>> START
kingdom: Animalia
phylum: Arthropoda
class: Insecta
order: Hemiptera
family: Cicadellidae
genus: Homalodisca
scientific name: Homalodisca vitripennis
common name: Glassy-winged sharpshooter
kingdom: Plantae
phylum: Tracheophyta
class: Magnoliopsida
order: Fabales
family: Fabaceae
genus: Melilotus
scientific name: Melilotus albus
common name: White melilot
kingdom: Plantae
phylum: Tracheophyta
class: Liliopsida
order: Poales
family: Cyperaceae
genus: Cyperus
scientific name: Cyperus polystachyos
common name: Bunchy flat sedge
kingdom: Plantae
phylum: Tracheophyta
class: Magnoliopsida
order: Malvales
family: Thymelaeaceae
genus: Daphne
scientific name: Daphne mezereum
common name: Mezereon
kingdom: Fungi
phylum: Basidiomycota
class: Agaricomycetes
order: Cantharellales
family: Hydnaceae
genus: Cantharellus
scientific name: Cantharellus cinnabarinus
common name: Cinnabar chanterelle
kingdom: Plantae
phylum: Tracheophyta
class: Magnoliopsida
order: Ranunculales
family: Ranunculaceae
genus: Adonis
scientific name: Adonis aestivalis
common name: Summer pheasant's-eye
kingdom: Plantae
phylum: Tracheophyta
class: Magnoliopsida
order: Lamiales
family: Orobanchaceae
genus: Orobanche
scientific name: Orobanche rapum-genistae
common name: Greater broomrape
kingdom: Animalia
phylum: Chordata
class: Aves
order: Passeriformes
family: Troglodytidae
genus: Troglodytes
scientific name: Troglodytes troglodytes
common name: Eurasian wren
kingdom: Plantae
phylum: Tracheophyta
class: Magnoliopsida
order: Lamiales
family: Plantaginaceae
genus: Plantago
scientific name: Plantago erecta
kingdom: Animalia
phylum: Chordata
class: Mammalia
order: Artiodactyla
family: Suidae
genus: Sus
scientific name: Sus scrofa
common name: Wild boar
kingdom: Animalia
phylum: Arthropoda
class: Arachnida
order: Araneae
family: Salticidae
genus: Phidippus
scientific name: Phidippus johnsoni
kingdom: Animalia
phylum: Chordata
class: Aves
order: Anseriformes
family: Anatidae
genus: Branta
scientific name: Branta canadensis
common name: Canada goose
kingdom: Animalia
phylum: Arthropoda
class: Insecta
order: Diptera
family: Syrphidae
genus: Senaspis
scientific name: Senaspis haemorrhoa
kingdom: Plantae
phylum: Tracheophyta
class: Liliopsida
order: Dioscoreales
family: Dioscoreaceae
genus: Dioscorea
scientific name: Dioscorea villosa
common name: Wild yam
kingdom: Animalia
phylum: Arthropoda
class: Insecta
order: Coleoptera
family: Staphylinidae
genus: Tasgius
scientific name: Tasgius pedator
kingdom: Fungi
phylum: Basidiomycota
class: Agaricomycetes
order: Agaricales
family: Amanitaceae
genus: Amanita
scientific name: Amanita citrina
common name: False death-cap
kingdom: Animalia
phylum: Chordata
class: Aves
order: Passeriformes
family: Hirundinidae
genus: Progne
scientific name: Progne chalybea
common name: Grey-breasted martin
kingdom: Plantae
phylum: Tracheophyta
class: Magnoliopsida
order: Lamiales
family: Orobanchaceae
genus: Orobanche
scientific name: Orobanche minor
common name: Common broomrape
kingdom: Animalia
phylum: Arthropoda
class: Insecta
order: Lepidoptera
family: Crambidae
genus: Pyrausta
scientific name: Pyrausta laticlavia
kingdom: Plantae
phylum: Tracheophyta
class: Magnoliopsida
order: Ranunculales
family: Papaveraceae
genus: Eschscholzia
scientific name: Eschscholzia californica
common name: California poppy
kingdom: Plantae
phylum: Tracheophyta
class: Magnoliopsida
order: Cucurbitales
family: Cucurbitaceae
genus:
>> END
Arrange every line of the listing above as a numbered list, leaving out any blank lines.

1. kingdom: Animalia
2. phylum: Arthropoda
3. class: Insecta
4. order: Hemiptera
5. family: Cicadellidae
6. genus: Homalodisca
7. scientific name: Homalodisca vitripennis
8. common name: Glassy-winged sharpshooter
9. kingdom: Plantae
10. phylum: Tracheophyta
11. class: Magnoliopsida
12. order: Fabales
13. family: Fabaceae
14. genus: Melilotus
15. scientific name: Melilotus albus
16. common name: White melilot
17. kingdom: Plantae
18. phylum: Tracheophyta
19. class: Liliopsida
20. order: Poales
21. family: Cyperaceae
22. genus: Cyperus
23. scientific name: Cyperus polystachyos
24. common name: Bunchy flat sedge
25. kingdom: Plantae
26. phylum: Tracheophyta
27. class: Magnoliopsida
28. order: Malvales
29. family: Thymelaeaceae
30. genus: Daphne
31. scientific name: Daphne mezereum
32. common name: Mezereon
33. kingdom: Fungi
34. phylum: Basidiomycota
35. class: Agaricomycetes
36. order: Cantharellales
37. family: Hydnaceae
38. genus: Cantharellus
39. scientific name: Cantharellus cinnabarinus
40. common name: Cinnabar chanterelle
41. kingdom: Plantae
42. phylum: Tracheophyta
43. class: Magnoliopsida
44. order: Ranunculales
45. family: Ranunculaceae
46. genus: Adonis
47. scientific name: Adonis aestivalis
48. common name: Summer pheasant's-eye
49. kingdom: Plantae
50. phylum: Tracheophyta
51. class: Magnoliopsida
52. order: Lamiales
53. family: Orobanchaceae
54. genus: Orobanche
55. scientific name: Orobanche rapum-genistae
56. common name: Greater broomrape
57. kingdom: Animalia
58. phylum: Chordata
59. class: Aves
60. order: Passeriformes
61. family: Troglodytidae
62. genus: Troglodytes
63. scientific name: Troglodytes troglodytes
64. common name: Eurasian wren
65. kingdom: Plantae
66. phylum: Tracheophyta
67. class: Magnoliopsida
68. order: Lamiales
69. family: Plantaginaceae
70. genus: Plantago
71. scientific name: Plantago erecta
72. kingdom: Animalia
73. phylum: Chordata
74. class: Mammalia
75. order: Artiodactyla
76. family: Suidae
77. genus: Sus
78. scientific name: Sus scrofa
79. common name: Wild boar
80. kingdom: Animalia
81. phylum: Arthropoda
82. class: Arachnida
83. order: Araneae
84. family: Salticidae
85. genus: Phidippus
86. scientific name: Phidippus johnsoni
87. kingdom: Animalia
88. phylum: Chordata
89. class: Aves
90. order: Anseriformes
91. family: Anatidae
92. genus: Branta
93. scientific name: Branta canadensis
94. common name: Canada goose
95. kingdom: Animalia
96. phylum: Arthropoda
97. class: Insecta
98. order: Diptera
99. family: Syrphidae
100. genus: Senaspis
101. scientific name: Senaspis haemorrhoa
102. kingdom: Plantae
103. phylum: Tracheophyta
104. class: Liliopsida
105. order: Dioscoreales
106. family: Dioscoreaceae
107. genus: Dioscorea
108. scientific name: Dioscorea villosa
109. common name: Wild yam
110. kingdom: Animalia
111. phylum: Arthropoda
112. class: Insecta
113. order: Coleoptera
114. family: Staphylinidae
115. genus: Tasgius
116. scientific name: Tasgius pedator
117. kingdom: Fungi
118. phylum: Basidiomycota
119. class: Agaricomycetes
120. order: Agaricales
121. family: Amanitaceae
122. genus: Amanita
123. scientific name: Amanita citrina
124. common name: False death-cap
125. kingdom: Animalia
126. phylum: Chordata
127. class: Aves
128. order: Passeriformes
129. family: Hirundinidae
130. genus: Progne
131. scientific name: Progne chalybea
132. common name: Grey-breasted martin
133. kingdom: Plantae
134. phylum: Tracheophyta
135. class: Magnoliopsida
136. order: Lamiales
137. family: Orobanchaceae
138. genus: Orobanche
139. scientific name: Orobanche minor
140. common name: Common broomrape
141. kingdom: Animalia
142. phylum: Arthropoda
143. class: Insecta
144. order: Lepidoptera
145. family: Crambidae
146. genus: Pyrausta
147. scientific name: Pyrausta laticlavia
148. kingdom: Plantae
149. phylum: Tracheophyta
150. class: Magnoliopsida
151. order: Ranunculales
152. family: Papaveraceae
153. genus: Eschscholzia
154. scientific name: Eschscholzia californica
155. common name: California poppy
156. kingdom: Plantae
157. phylum: Tracheophyta
158. class: Magnoliopsida
159. order: Cucurbitales
160. family: Cucurbitaceae
161. genus:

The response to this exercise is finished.